Chao Rochek Buragohain1, Dipangkar Hazarika2, Ananta Kumar Nath3, Pranjal Tahbildar4

BACKGROUND
Thalassaemic children who are on regular blood transfusion are at increased risk of hypothyroidism, growth hormone deficiency, hypoparathyroidism, diabetes mellitus and osteoporosis because of deposition of iron in various endocrine glands with age. Low bone mineral density is a significant problem in these children, which may lead to increased risk for fractures and suboptimal peak bone mass.

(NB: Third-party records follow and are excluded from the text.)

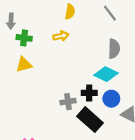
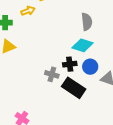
yellow arrow: (61, 36) -> (28, 11), moved
gray cross: (68, 102) -> (52, 74), turned 32

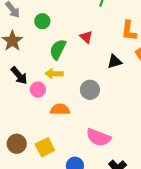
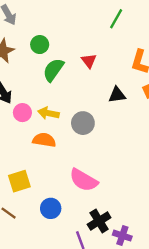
green circle: (42, 21) -> (40, 45), moved
yellow arrow: (54, 74) -> (48, 113), moved

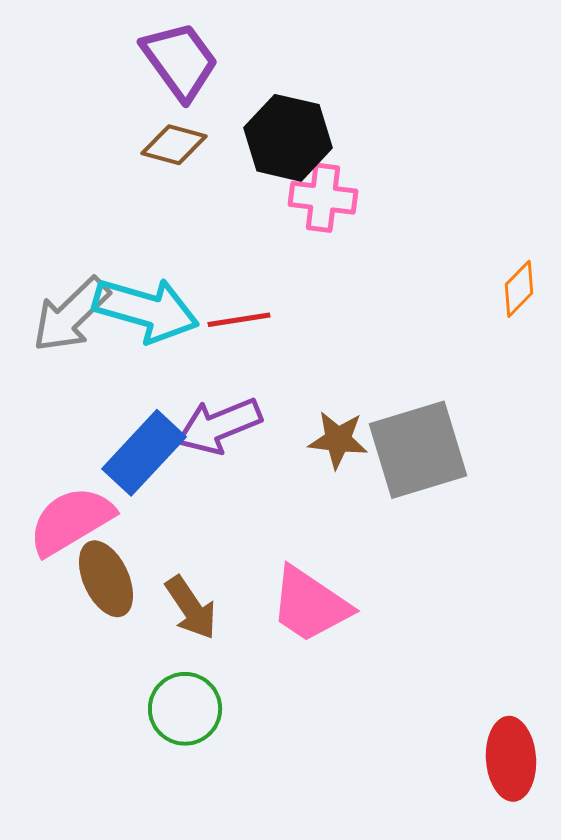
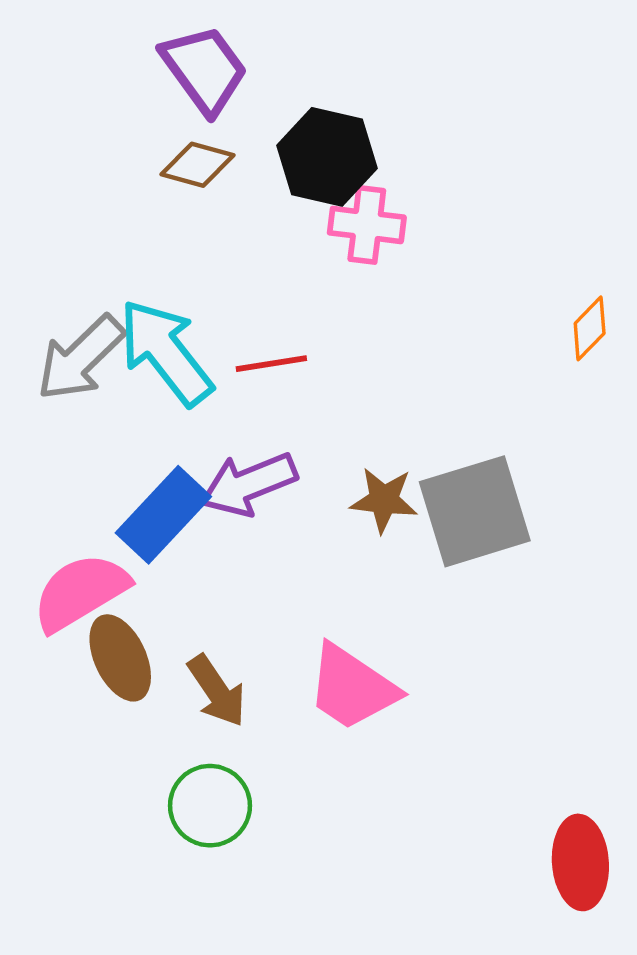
cyan arrow: (146, 310) -> (166, 352), turned -144

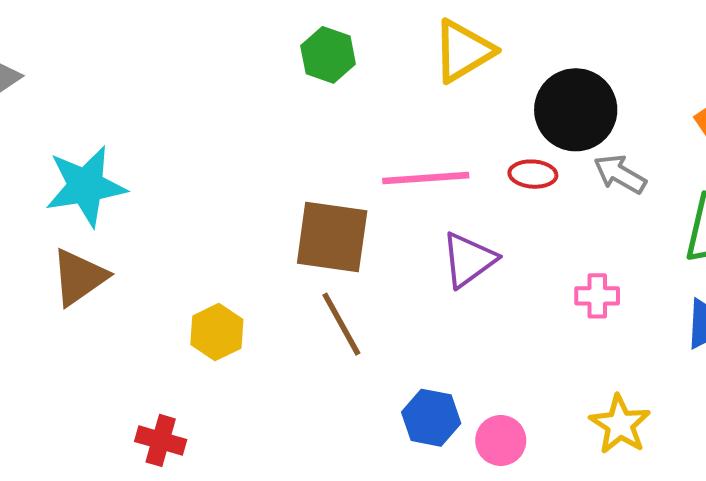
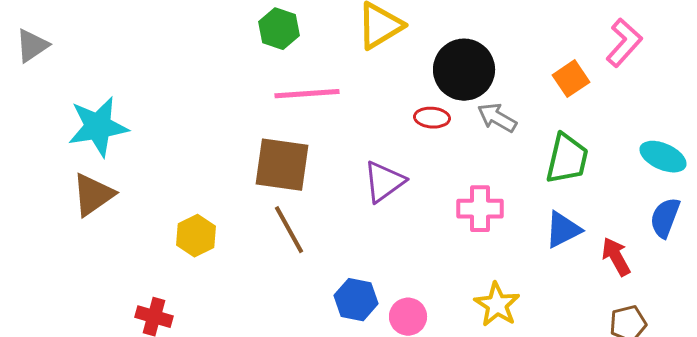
pink line: (426, 178) -> (307, 94), moved
pink cross: (597, 296) -> (480, 209), size x1.4

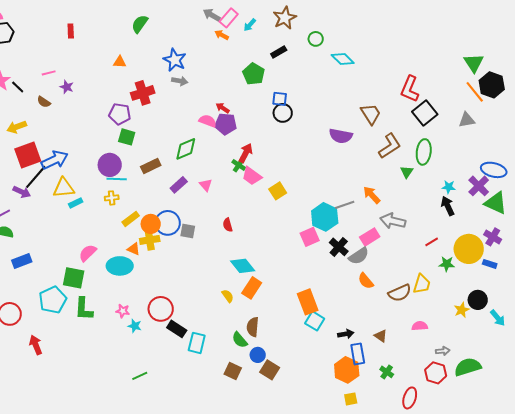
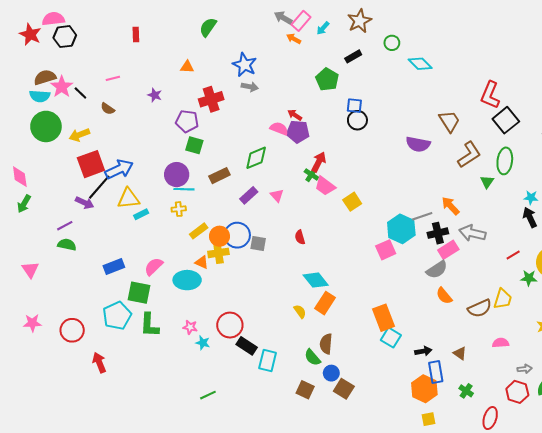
purple star: (67, 87) -> (155, 95), moved
black cross: (339, 247) -> (438, 233), moved, turned 36
blue rectangle: (22, 261) -> (114, 266), moved

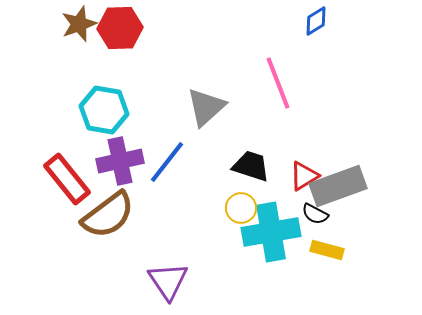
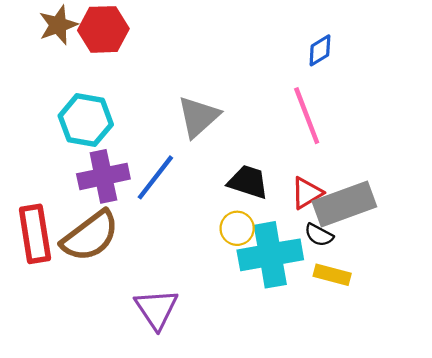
blue diamond: (316, 21) -> (320, 50), moved
pink line: (278, 83) -> (307, 116), moved
red rectangle: (67, 179) -> (35, 234), moved, turned 30

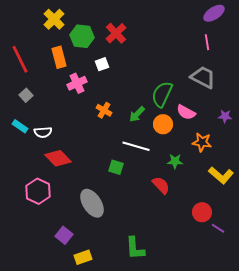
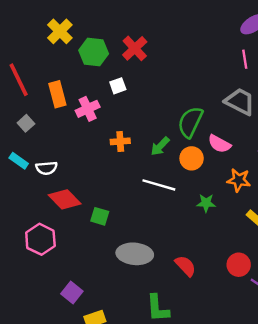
orange rectangle: (59, 57) -> (57, 94), moved
orange cross: (104, 110) -> (120, 141), turned -35
green square: (116, 167) -> (100, 216), moved
red semicircle: (161, 185) -> (185, 266), moved
gray ellipse: (92, 203) -> (135, 254), moved, turned -52

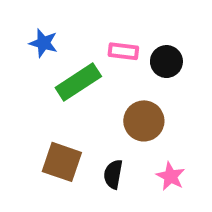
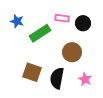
blue star: (43, 43) -> (17, 21), moved
black semicircle: (113, 174) -> (57, 78), size x1.5

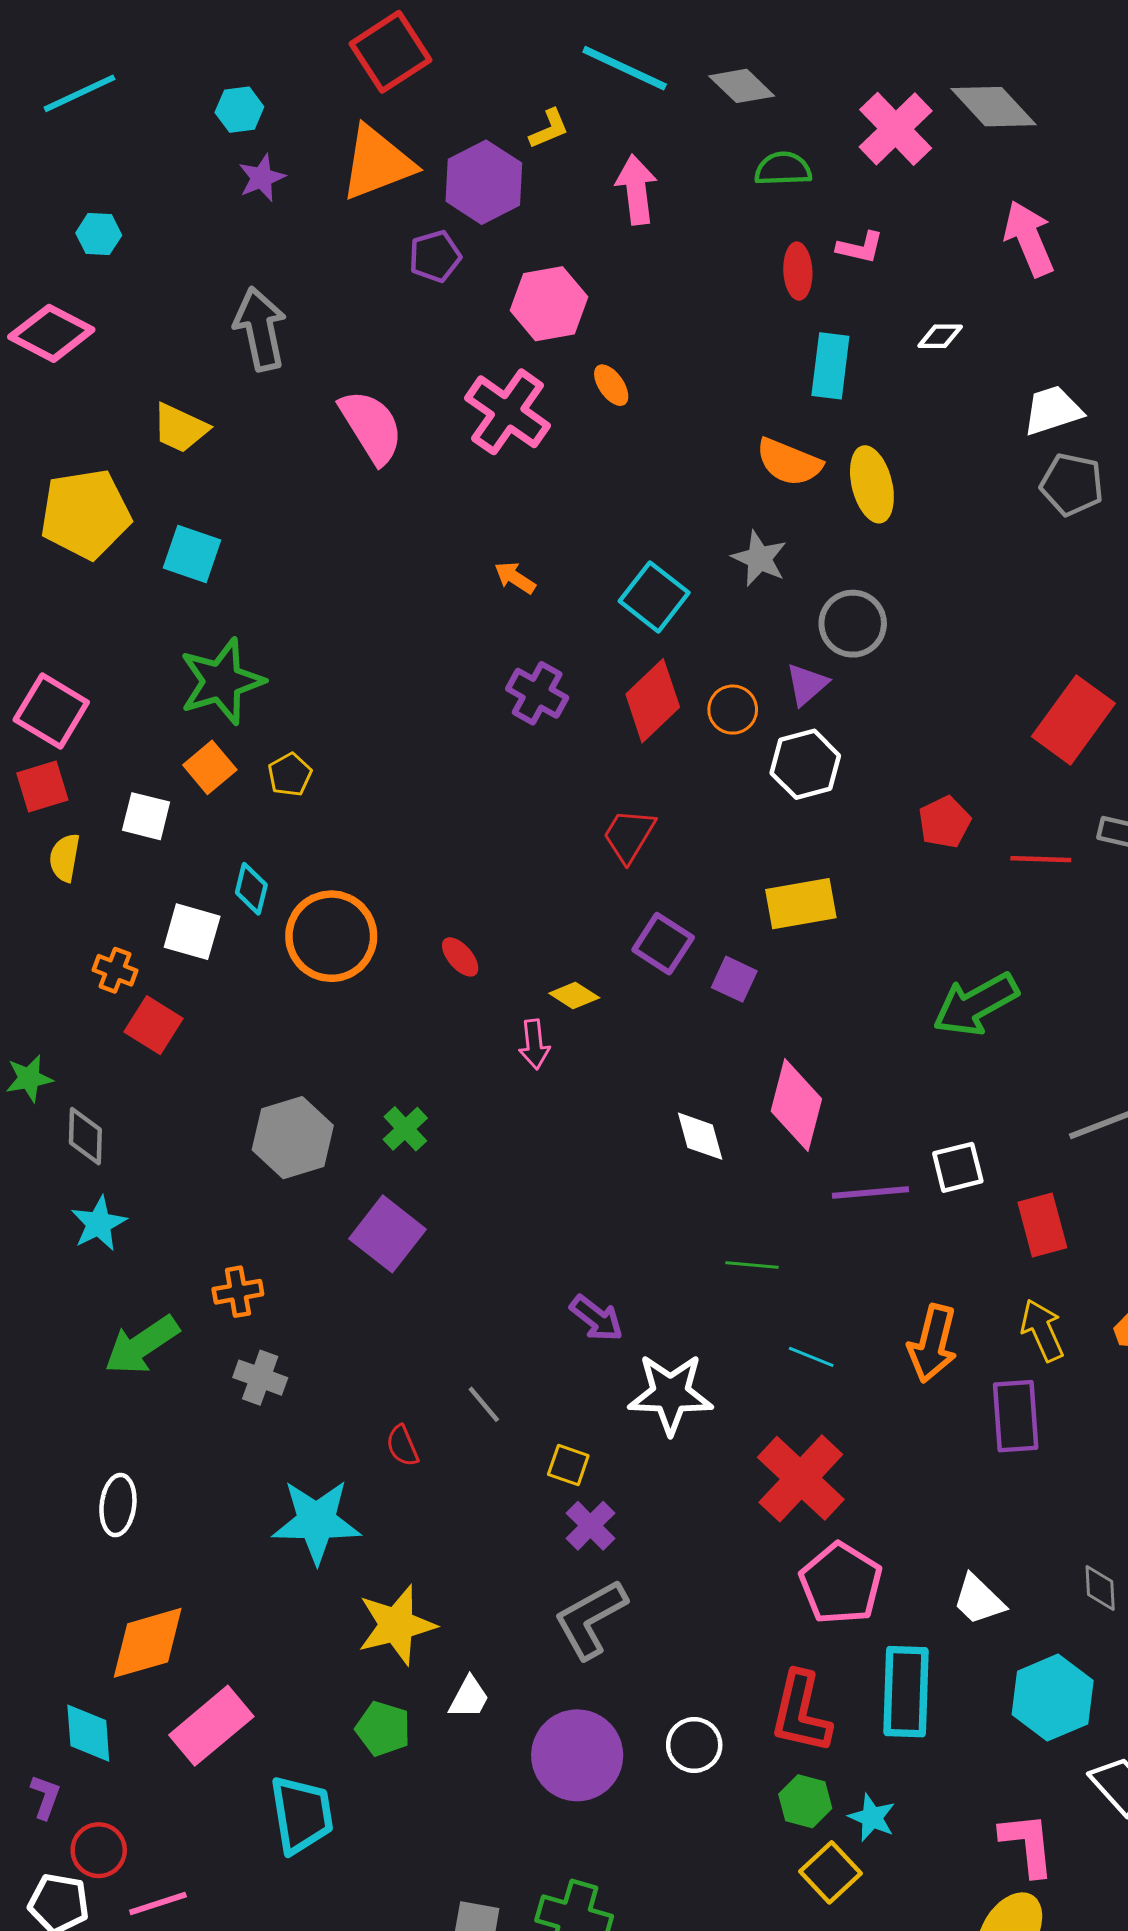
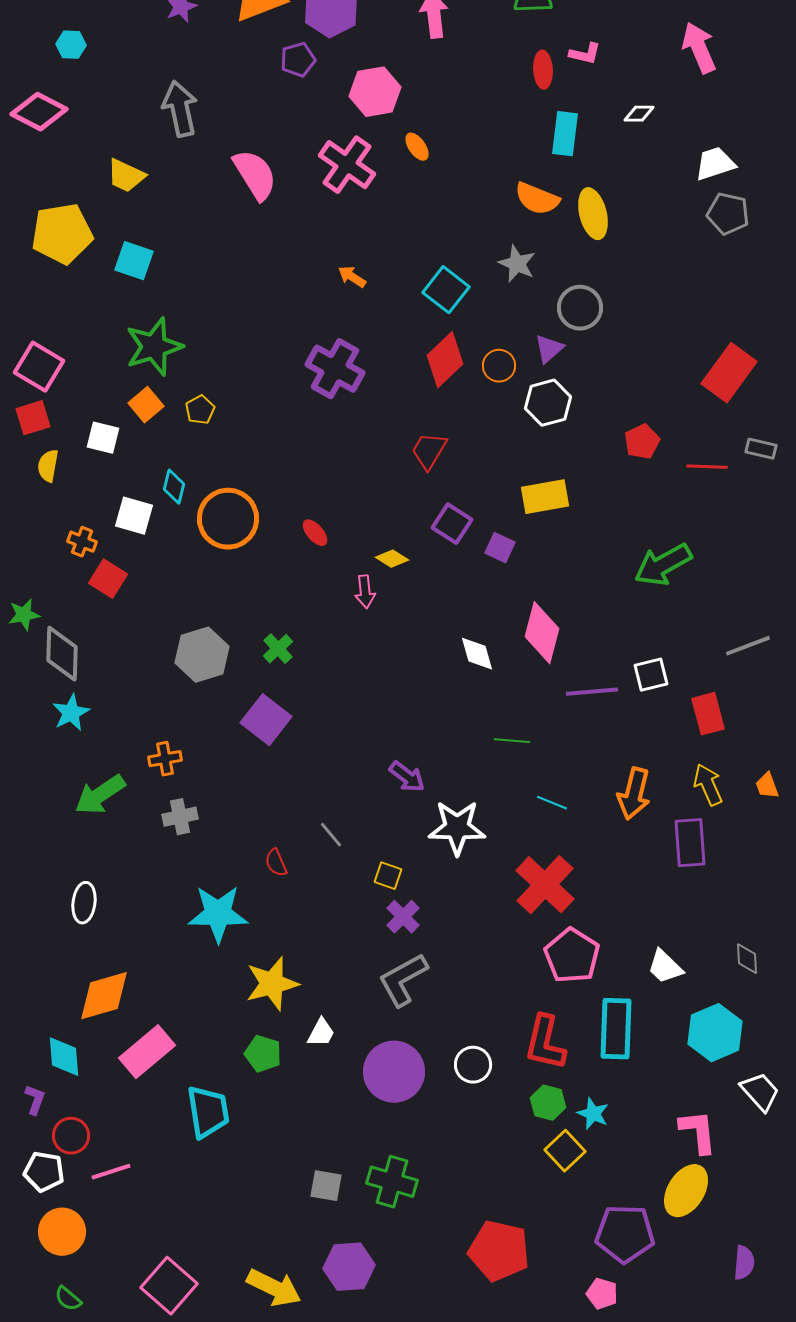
purple cross: (537, 693) -> (335, 369), moved, size x1.4
gray diamond: (85, 1136) -> (62, 654), size x1.4
gray cross: (260, 1378) -> (180, 817), turned -32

The aim of the study is to determine the bone health status of children with thalassaemia using quantitative ultrasound densitometry.
MATERIALS AND METHODS
A case control study was done at Department of Paediatrics, Jorhat Medical College and Hospital, which included 32 regularly transfused thalassaemic children. Age and sex matched healthy controls were included. Quantitative ultrasound bone densitometry was done in both the groups and compared with each other.
RESULTS
Broadband Ultrasound Attenuation (BUA) and Speed of Sound (SOS) measurements were found to be independent of sex. BUA values in boys showed increasing trend with age, which was not observed in girls. SOS values did not show any increasing trend with age in both sexes. In both the groups, the BUA and SOS increased continuously with increasing age. The values of BUA were more in control group compared to case group while opposite was noticed with SOS values. BUA values were more when ferritin level was >2000 ng/dL and increased number of blood transfusion, whereas SOS values decreased with increase in serum ferritin level and number of transfusion, which was statistically significant (P=0.0125). Both BUA and SOS values decreased with increased severity of malnutrition, which was statistically significant for SOS (P=0.0266).
CONCLUSION
Quantitative ultrasound bone densitometry can be used as a screening method to assess the bone health status in children, particularly those with thalassaemia, but requires further studies in large groups.